(Dataset excerpts)
▬▬▬▬▬▬▬▬▬▬
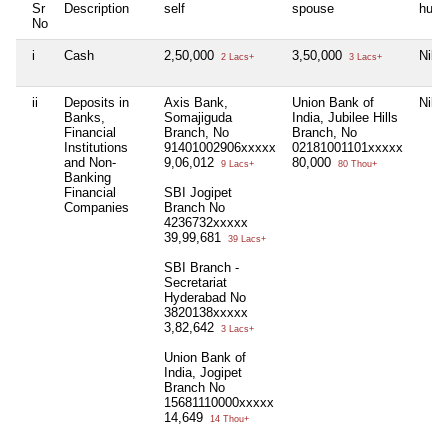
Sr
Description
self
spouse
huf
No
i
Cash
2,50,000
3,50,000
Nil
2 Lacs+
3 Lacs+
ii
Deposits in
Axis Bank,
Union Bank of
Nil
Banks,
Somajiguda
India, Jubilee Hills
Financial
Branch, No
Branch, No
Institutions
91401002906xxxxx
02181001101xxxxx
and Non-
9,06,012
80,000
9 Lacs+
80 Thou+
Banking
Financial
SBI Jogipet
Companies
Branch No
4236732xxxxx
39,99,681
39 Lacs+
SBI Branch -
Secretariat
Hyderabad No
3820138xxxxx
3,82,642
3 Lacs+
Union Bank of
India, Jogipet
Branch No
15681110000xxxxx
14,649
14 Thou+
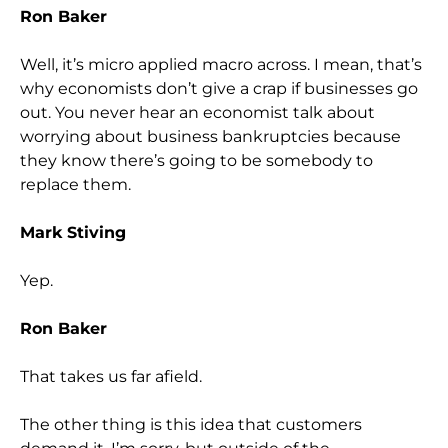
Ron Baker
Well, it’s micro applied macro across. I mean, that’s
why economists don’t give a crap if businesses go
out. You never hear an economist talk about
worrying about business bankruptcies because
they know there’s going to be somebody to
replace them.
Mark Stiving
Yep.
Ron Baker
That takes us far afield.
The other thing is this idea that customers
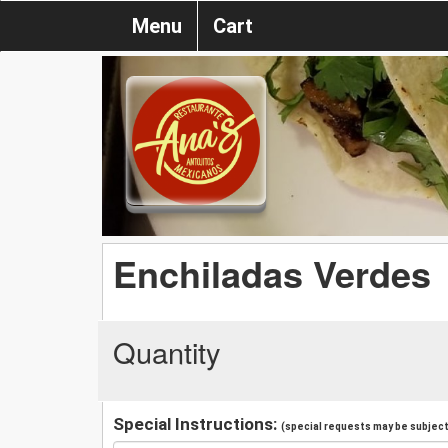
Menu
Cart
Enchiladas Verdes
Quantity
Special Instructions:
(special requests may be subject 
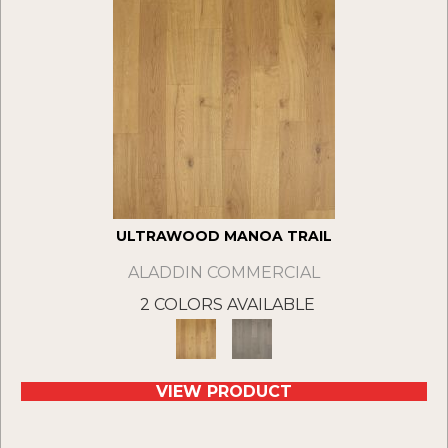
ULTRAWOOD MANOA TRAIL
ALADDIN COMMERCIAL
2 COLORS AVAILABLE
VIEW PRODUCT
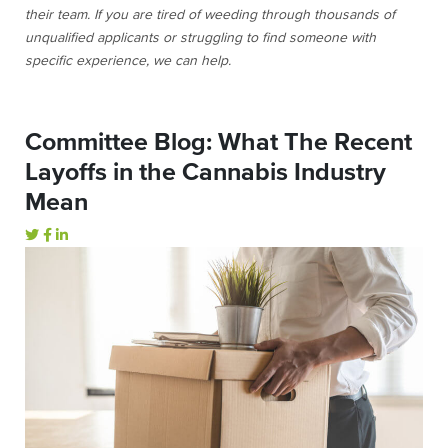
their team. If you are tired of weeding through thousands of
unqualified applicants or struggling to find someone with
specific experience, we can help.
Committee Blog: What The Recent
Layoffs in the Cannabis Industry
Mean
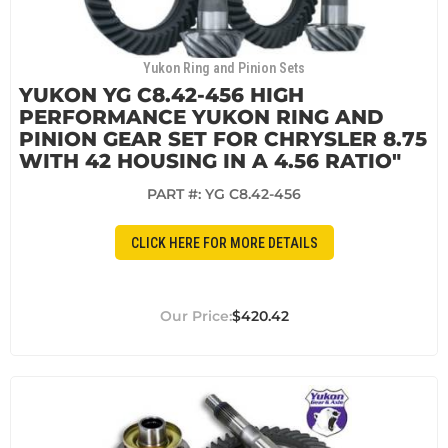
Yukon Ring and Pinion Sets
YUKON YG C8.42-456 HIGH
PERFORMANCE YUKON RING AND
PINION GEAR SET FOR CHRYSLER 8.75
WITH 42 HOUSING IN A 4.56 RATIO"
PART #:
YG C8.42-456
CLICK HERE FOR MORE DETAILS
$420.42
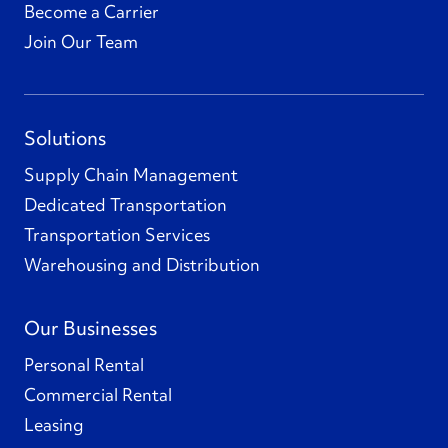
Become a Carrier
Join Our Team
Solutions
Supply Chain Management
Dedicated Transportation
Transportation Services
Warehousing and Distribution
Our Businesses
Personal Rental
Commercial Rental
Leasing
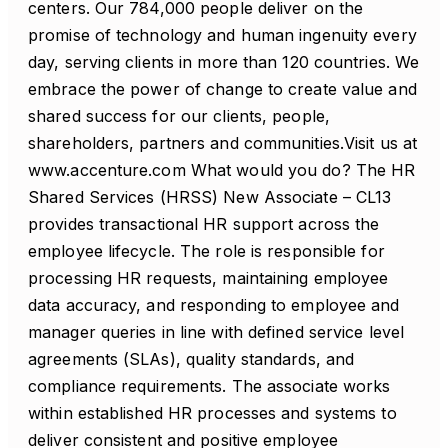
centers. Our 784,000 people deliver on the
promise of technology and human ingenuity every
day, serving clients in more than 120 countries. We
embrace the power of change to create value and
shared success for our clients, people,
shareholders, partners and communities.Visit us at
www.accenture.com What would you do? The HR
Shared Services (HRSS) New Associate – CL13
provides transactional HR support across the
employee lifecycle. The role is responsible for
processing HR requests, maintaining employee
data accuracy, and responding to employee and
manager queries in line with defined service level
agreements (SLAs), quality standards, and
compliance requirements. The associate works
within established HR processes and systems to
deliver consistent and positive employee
▬▬▬▬▬▬▬▬▬▬
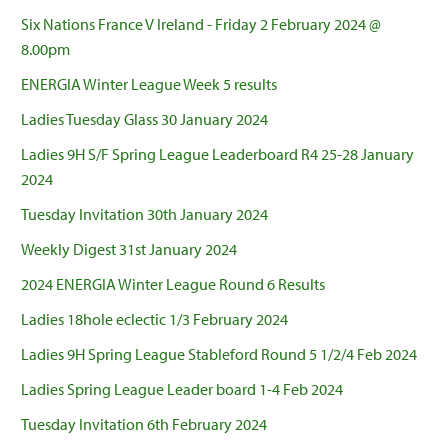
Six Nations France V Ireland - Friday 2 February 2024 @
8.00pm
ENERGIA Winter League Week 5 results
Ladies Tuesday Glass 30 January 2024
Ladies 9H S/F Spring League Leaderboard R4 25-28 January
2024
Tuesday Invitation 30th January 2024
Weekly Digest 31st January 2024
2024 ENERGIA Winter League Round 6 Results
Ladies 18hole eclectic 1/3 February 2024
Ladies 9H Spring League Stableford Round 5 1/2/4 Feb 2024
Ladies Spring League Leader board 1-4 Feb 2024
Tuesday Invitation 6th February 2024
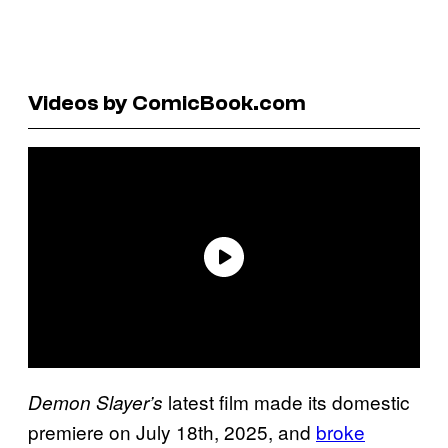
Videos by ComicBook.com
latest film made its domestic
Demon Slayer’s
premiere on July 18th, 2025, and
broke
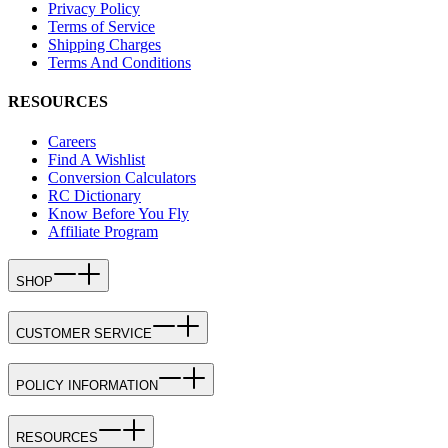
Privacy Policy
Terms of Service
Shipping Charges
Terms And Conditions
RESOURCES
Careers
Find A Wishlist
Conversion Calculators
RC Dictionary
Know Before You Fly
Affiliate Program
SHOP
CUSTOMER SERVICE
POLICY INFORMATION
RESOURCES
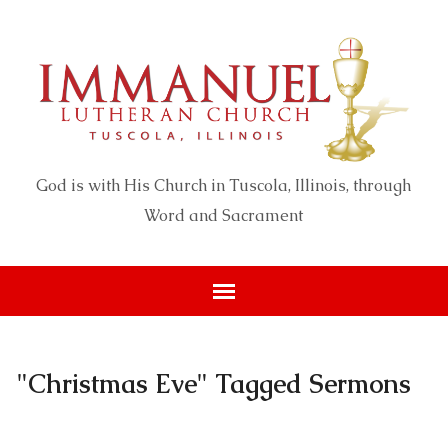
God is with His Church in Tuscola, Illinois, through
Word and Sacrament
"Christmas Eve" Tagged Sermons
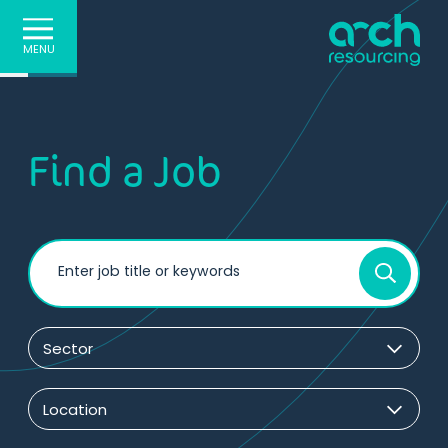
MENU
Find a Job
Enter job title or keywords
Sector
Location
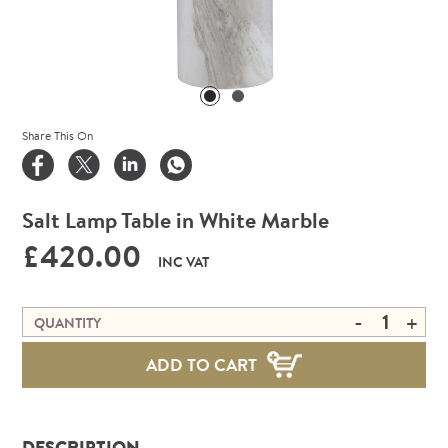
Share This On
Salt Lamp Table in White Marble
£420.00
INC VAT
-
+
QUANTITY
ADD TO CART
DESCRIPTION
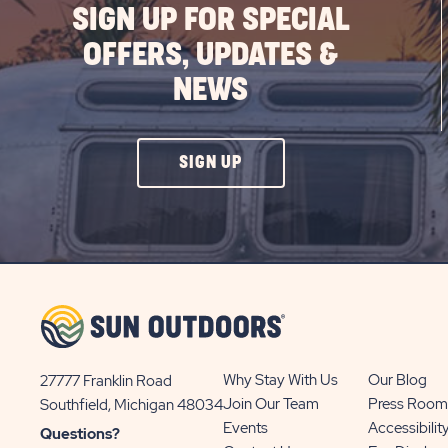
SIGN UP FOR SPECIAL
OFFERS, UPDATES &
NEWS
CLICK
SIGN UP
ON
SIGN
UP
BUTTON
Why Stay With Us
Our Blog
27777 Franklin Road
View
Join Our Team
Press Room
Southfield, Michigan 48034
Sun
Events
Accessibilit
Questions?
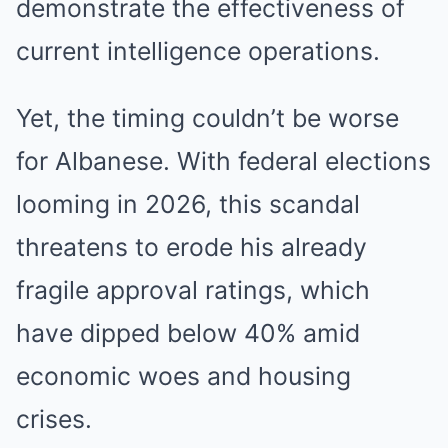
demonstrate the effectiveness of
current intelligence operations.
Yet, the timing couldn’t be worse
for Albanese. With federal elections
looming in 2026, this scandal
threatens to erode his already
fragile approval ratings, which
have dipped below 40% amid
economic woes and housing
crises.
▬▬▬▬▬▬▬▬▬▬
Above are the records; copy every line in them that holds the word "Services".

Transportation Services
Shared Services (HRSS) New Associate – CL13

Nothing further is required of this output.